After 5–10 years, the archive gets unwieldy. A few options:

  • Cold-er storage: move pre-2020 archives to a separate drive that lives in a drawer. Keeps the active archive smaller and faster.
  • Compress: zip individual project folders. Loses some search-in-place but cuts size 20–40% for files that aren’t already compressed.
  • LTO tape: for archives over 50TB, LTO-9 tapes hold 18TB each at low cost per GB. Drives are expensive ($3,000+) but tapes are cheap and last 30 years.
  • Cull ruthlessly: every 5 years, look at archives 10+ years old and delete projects you genuinely don’t care about anymore.
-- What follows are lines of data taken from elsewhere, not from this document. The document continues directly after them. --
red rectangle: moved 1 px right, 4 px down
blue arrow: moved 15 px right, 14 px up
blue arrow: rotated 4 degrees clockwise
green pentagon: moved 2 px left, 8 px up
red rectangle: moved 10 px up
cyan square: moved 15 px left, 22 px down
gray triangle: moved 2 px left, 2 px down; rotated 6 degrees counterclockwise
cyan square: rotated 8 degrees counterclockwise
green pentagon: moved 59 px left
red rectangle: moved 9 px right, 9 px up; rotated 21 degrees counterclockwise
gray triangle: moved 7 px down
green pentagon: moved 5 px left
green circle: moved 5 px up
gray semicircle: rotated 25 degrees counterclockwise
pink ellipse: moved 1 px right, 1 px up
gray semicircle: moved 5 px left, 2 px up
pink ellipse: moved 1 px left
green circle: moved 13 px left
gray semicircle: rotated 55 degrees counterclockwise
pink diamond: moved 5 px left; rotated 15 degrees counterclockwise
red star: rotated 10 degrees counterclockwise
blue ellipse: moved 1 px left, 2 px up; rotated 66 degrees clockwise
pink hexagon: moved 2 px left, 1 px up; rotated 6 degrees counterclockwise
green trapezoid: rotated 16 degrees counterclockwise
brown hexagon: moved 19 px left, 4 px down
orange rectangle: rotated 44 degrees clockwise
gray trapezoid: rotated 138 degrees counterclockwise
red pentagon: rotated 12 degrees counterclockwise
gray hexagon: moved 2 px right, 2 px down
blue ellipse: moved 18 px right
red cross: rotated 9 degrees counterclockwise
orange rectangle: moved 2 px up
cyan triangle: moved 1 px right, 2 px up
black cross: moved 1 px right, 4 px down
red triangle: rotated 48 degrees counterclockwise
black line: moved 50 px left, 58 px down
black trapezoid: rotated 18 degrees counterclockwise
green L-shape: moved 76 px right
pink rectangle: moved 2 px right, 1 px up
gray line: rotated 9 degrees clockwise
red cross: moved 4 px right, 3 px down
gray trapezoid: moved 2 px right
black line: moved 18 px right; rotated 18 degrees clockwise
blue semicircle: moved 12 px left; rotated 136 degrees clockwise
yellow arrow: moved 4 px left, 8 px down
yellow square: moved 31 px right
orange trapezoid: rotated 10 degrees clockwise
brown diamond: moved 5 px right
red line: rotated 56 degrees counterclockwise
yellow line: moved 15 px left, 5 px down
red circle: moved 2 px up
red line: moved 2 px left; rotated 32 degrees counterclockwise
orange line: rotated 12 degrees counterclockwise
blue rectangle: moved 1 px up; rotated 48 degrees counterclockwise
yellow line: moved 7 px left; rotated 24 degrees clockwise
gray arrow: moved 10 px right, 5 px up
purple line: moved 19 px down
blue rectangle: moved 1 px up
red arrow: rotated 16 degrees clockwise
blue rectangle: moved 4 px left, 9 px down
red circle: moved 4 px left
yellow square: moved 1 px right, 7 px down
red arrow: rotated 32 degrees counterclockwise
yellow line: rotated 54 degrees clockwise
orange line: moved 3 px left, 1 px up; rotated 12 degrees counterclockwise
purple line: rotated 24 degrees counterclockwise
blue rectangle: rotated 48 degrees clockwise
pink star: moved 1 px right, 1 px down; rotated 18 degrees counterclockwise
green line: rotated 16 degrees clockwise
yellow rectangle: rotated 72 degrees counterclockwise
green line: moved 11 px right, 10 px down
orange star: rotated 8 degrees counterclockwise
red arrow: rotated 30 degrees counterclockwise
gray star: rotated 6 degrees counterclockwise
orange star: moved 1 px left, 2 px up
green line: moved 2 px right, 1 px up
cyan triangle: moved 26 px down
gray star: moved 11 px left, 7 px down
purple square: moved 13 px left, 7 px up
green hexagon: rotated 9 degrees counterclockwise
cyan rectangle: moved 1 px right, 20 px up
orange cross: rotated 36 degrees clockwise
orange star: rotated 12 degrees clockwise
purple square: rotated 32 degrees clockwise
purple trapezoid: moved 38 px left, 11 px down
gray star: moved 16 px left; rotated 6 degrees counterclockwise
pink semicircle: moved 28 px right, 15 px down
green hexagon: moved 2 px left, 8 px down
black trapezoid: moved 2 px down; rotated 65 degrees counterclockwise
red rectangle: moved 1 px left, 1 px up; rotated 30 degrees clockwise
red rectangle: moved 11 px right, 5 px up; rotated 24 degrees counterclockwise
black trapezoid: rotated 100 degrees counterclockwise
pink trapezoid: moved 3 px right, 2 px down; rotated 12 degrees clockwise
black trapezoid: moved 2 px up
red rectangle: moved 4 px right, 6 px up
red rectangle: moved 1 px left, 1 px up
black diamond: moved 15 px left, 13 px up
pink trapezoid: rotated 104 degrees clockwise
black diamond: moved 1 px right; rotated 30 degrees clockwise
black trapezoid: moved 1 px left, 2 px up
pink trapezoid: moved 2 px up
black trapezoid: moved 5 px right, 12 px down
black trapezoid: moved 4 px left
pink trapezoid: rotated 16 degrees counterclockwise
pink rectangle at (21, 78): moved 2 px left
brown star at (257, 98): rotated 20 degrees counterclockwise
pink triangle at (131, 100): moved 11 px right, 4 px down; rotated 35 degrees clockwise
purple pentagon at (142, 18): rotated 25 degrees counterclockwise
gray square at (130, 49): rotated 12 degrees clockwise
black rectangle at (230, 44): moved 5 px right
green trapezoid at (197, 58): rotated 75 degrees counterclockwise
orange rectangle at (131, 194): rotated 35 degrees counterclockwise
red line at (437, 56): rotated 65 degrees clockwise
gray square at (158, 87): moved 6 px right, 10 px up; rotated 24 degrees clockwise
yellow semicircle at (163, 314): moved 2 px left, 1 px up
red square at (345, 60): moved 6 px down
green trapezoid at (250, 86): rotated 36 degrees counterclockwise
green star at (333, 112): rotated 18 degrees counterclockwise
It’s hard but freeing.

A weekend setup

If you’ve never had an archive system, a weekend is enough to build one:

  1. Buy two matched external HDDs
  2. Format both as APFS or HFS+, name them “Archive A” and “Archive B”
  3. Make the year-based folder structure on both
  4. Move old projects from your Mac to “Archive A,” cleaning as you go
  5. Mirror Archive A to Archive B with rsync or CCC
  6. Set a quarterly reminder to add new archives and re-mirror

Once it’s running, it stops being something to think about. New projects archive when they’re done. Old ones are findable. The Mac stays clean.